### Instructions to follow:
From the entries below, reproduce exactly the line containing "Annotated regions visible in this slice (semi-automatically", the line containing "in this slice (semi-automatic segmentation, software-assisted", and every line in between, with nothing added.

Records from a data collection
--------------------------------

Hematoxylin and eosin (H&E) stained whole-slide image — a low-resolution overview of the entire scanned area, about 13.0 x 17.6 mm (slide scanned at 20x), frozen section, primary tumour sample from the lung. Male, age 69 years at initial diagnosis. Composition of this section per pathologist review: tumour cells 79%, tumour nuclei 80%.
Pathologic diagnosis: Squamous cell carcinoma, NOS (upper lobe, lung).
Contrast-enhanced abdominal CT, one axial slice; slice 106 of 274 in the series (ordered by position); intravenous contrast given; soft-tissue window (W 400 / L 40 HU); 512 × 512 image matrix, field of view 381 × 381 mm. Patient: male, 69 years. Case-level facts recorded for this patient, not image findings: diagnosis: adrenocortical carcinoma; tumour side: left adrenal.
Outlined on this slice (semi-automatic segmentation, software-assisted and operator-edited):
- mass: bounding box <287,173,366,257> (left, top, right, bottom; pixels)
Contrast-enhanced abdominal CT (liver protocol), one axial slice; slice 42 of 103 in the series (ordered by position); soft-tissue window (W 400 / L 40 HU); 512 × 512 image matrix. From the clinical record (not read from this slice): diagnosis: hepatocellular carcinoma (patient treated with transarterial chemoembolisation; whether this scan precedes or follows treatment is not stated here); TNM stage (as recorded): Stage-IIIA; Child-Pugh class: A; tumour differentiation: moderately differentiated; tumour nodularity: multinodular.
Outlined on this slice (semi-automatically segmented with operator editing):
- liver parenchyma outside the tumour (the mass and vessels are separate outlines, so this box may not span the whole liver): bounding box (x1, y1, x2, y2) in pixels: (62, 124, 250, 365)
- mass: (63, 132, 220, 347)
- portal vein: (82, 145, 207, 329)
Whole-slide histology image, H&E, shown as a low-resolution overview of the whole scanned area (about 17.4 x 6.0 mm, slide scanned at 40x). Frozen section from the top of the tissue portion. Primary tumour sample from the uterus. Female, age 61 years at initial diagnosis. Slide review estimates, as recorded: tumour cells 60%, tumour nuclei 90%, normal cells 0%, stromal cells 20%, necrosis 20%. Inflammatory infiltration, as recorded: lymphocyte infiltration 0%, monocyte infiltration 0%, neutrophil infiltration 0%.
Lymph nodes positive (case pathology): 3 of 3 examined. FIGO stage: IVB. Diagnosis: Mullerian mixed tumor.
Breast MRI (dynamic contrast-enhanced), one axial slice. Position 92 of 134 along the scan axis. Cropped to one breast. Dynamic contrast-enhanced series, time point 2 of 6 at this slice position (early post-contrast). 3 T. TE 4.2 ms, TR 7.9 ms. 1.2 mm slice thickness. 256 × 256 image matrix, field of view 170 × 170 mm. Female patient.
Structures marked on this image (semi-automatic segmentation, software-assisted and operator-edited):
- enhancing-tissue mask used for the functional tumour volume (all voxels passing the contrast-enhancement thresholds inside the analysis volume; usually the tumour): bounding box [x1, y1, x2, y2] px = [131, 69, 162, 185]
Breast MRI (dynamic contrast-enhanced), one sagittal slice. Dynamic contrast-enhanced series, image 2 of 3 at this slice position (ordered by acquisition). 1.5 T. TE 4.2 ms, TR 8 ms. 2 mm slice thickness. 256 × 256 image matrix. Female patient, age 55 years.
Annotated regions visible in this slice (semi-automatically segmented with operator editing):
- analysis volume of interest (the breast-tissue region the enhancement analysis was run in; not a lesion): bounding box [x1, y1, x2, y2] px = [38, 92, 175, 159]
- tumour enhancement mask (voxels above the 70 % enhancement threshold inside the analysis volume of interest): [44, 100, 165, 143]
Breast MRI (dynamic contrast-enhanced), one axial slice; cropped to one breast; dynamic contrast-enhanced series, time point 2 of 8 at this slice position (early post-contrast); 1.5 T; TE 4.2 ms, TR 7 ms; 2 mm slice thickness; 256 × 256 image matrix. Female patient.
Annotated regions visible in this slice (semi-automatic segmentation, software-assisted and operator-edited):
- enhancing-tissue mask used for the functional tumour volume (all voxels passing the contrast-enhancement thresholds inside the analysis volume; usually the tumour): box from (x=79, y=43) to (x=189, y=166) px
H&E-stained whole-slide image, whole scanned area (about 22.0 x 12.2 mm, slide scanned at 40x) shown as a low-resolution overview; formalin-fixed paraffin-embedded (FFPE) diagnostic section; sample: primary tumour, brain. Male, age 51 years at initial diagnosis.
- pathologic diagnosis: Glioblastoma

--------------------------------

### Result of the exercise:
Annotated regions visible in this slice (semi-automatically segmented with operator editing):
- analysis volume of interest (the breast-tissue region the enhancement analysis was run in; not a lesion): bounding box [x1, y1, x2, y2] px = [38, 92, 175, 159]
- tumour enhancement mask (voxels above the 70 % enhancement threshold inside the analysis volume of interest): [44, 100, 165, 143]
Breast MRI (dynamic contrast-enhanced), one axial slice; cropped to one breast; dynamic contrast-enhanced series, time point 2 of 8 at this slice position (early post-contrast); 1.5 T; TE 4.2 ms, TR 7 ms; 2 mm slice thickness; 256 × 256 image matrix. Female patient.
Annotated regions visible in this slice (semi-automatic segmentation, software-assisted and operator-edited):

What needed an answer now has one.